# I don't know why my GPA is so low...



## Kit (Aug 12, 2006)

With no social life or a life in general, I should be excelling in school. Instead I'm barely keeping my gpa above a 3.0. I'm afraid that I'll graduate with a gpa that's below a 3.0 and I know people keep saying grades don't matter, but in my field (computer science) it does. Especially if you have very little experience, your GPA is what gets your foot in the door. 

I'm so very disappointed in myself, this was the semester where my gpa was suppose to improve, instead it's just going to stay the same (or I hope to God it does). Which I know isn't bad but I really need A's this semester to cushion my last few semesters because I know those won't be good at all considering the classes I have left.


----------



## SamuraiLostInTime (Nov 26, 2003)

My college time sucked too.

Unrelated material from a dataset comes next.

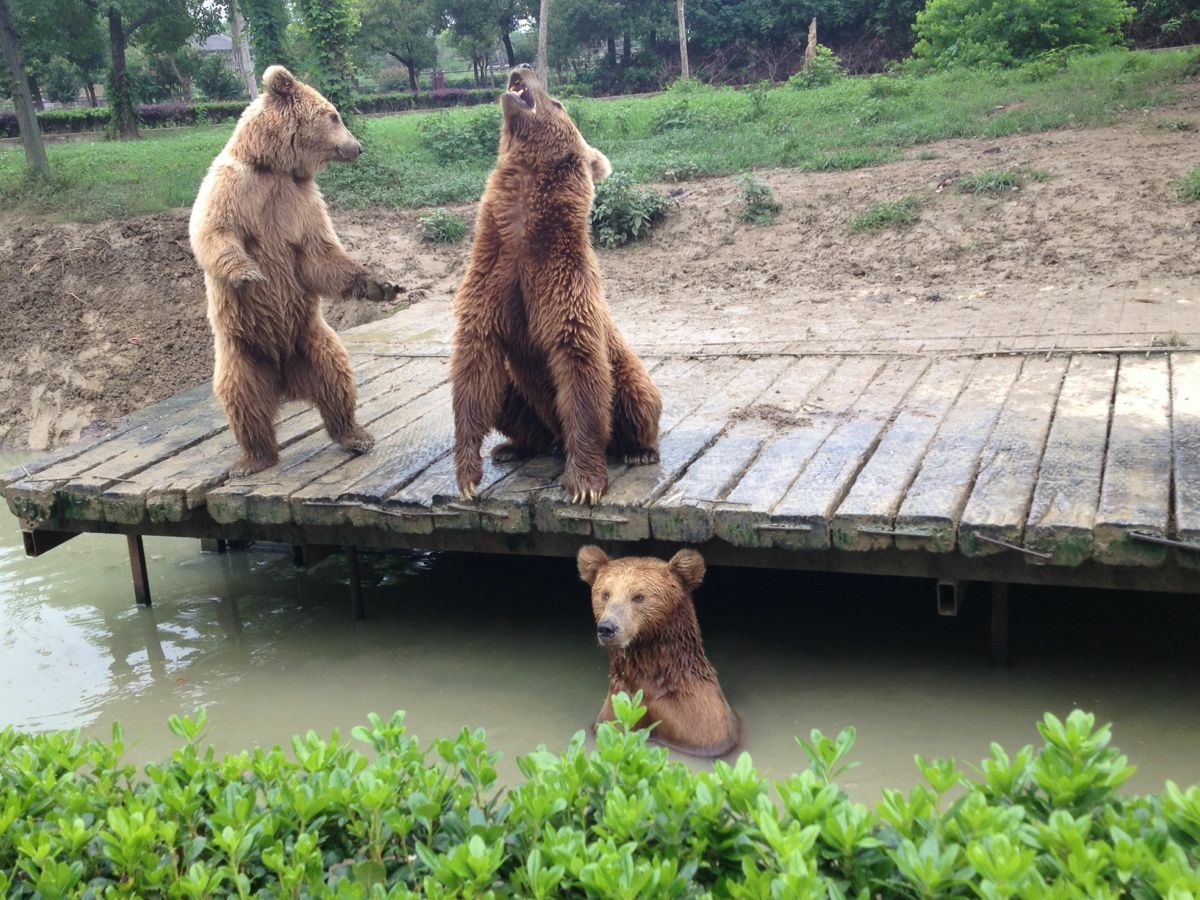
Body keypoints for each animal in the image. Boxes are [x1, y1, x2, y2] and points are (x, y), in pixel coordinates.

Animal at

I was super loner to the 7685th degree and even then I sucked at course work.

What year are you? And do you do CS because you like it, or because you sense it necessary (the path long droven?)?

If these courses you seem to stink at are courses outside of your interests then I don't see it as a particularly bad thing... I too would often care little for courses that weren't all too interesting to me... When I finally got semesters worth of my actual major and additional courses that I enjoyed, my GPA improved even though my (social?) life was a pile of crud anyway.

If grades are going to be a concern.... start some internships now. Get involved in the industry. You can start off cold with no connections and end up being sunk (You sunk my battleship!!) by your grades, or with connections get positions because people saw beyond your grades and knew you could do the work they wanted. You understand what I mean?


----------



## itsmemaggi (Sep 26, 2005)

Kit said:


> With no social life or a life in general, I should be excelling in school.


Don't beat yourself up so much, hun. Social anxiety usually accompanies poor achievement, not because you're "stupid" by any means, but just because you can't concentrate due to all your anxiety.

Force yourself to get motivated. Find out what you need to do to get higher grades, and DO IT. I know you can. :yes

Besides, maybe your professors just suck. Or your college in general. :stu

xoxo
Maggi


----------



## Johnny1234 (Nov 16, 2006)

Social Anxiety does not cause you to have poor performance in school...If you really want to you can do good in school...I have SA to some degree but im getting a 3.7 GPA


----------



## itsmemaggi (Sep 26, 2005)

Johnny1234 said:


> Social Anxiety does not cause you to have poor performance in school...If you really want to you can do good in school...I have SA to some degree but im getting a 3.7 GPA


You obviously have mastery over your anxiety in school situations. I do, too, but I also recognize that some of us do not. SA often does accompany poor achievement. It has nothing to do with IQ, and more to do with feelings of low self-worth and an inability to concentrate and stay motivated.

xoxo
Maggi


----------